**Excerto da fonte:**
= = = = =

O relatório estimava que, no total, 8.413 crianças morreram de um universo de 76.480 que deram entrada nos hospitais públicos do país.

Para o líder da organização “Construindo Comunidades”, padre Jacinto Pinto Wacussanga, o quadro descrito pela DNSP “pode ser muito mais grave do que se pode pensar”. E não é por falta de alertas que o Presidente da República, igualmente presidente do MPLA e Titular do Poder Executivo, olha para o lado e assobia. É, isso sim, pelas criminosas políticas económicas e sociais que o seu governo leva a cabo.

O conhecido padre dos Gambos, na Huíla, diz que por falta de comida, “as crianças da região são alimentadas com frutos silvestres e com raízes”. Será que João Lourenço sabe que são crianças angolanas? Será que sabe que lidera um país rico e que nem nos piores tempos da colonização acontecia tal coisa?

O activista social Fernando Pinto, responsável de uma associação de apoio às crianças pobres do distrito urbano do Zango, em Luanda, dizia que o relatório é “um retrato fiel do que se passa em Angola, até mesmo na sua capital”.

= = = = =

**Conteúdo do material:**
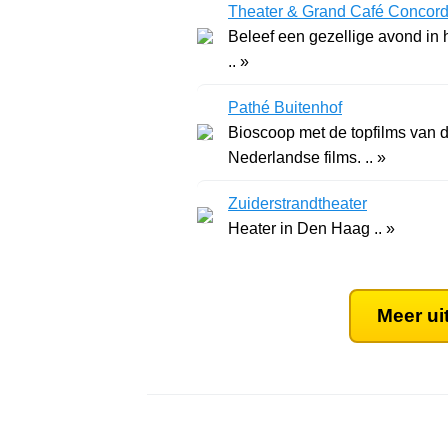
Theater & Grand Café Concord
Beleef een gezellige avond in
.. »
Pathé Buitenhof
Bioscoop met de topfilms van d
Nederlandse films. .. »
Zuiderstrandtheater
Heater in Den Haag .. »
Meer ui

= = = = =

**Objetivo da tarefa:**
Prossiga, por favor, o texto sobre a fome e a mortalidade infantil em Angola, começando logo após a última frase apresentada.

**Resultado abaixo:**
Segundo o documento da DNSP, do total dos menores que procuraram hospitais, 11 por cento faleceram, 11 por cento abandonaram o tratamento, seis por cento não tiveram resposta ao tratamento e 72 por cento tiveram alta.

Além da falta de alimentos em vários lugares, aquele órgão do Ministério da Saúde de Angola reconhece a ocorrência de rupturas constantes de stock de produtos terapêuticos nos centros de saúde, atraso na planificação e o número insuficiente de pessoal capacitado para tratar a desnutrição aguda. É claro que os filhos dos dirigentes, e de outros ilustres acólitos do MPLA, vivem noutro mundo, eventualmente por pertencerem a uma casta superior e não terem o estatuto de escravos como acontece com estas crianças.

Em Abril de 2020, o secretário-geral das Nações Unidos (já reeleito para novo mandato), António Guterres, alertou no Relatório Global de Crises Alimentares que o mundo arriscava-se a derrapar este ano para uma tragédia de fome “de proporções bíblicas” devido à pandemia de Covid-19.

“Se nada for feito, o número de pessoas em risco de insegurança alimentar aguda no mundo pode mesmo quase duplicar este ano e chegar aos 265 milhões de vítimas, face aos 135 milhões de 2019”, lia-se no documento que, numa lista de 35 países, alertava para a situação de Angola.

“A insegurança alimentar aumentou devido à seca nas províncias do sul e o afluxo de refugiados da República Democrática do Congo”, concluiu o relatório, que indicou que essa situação estava a afectar mais de 562 mil pessoas.

A ONU concluiu que “mais de 8 por cento das crianças com menos de cinco anos sofriam de desnutrição grave e perto de 30 por cento tinham problemas de crescimento”.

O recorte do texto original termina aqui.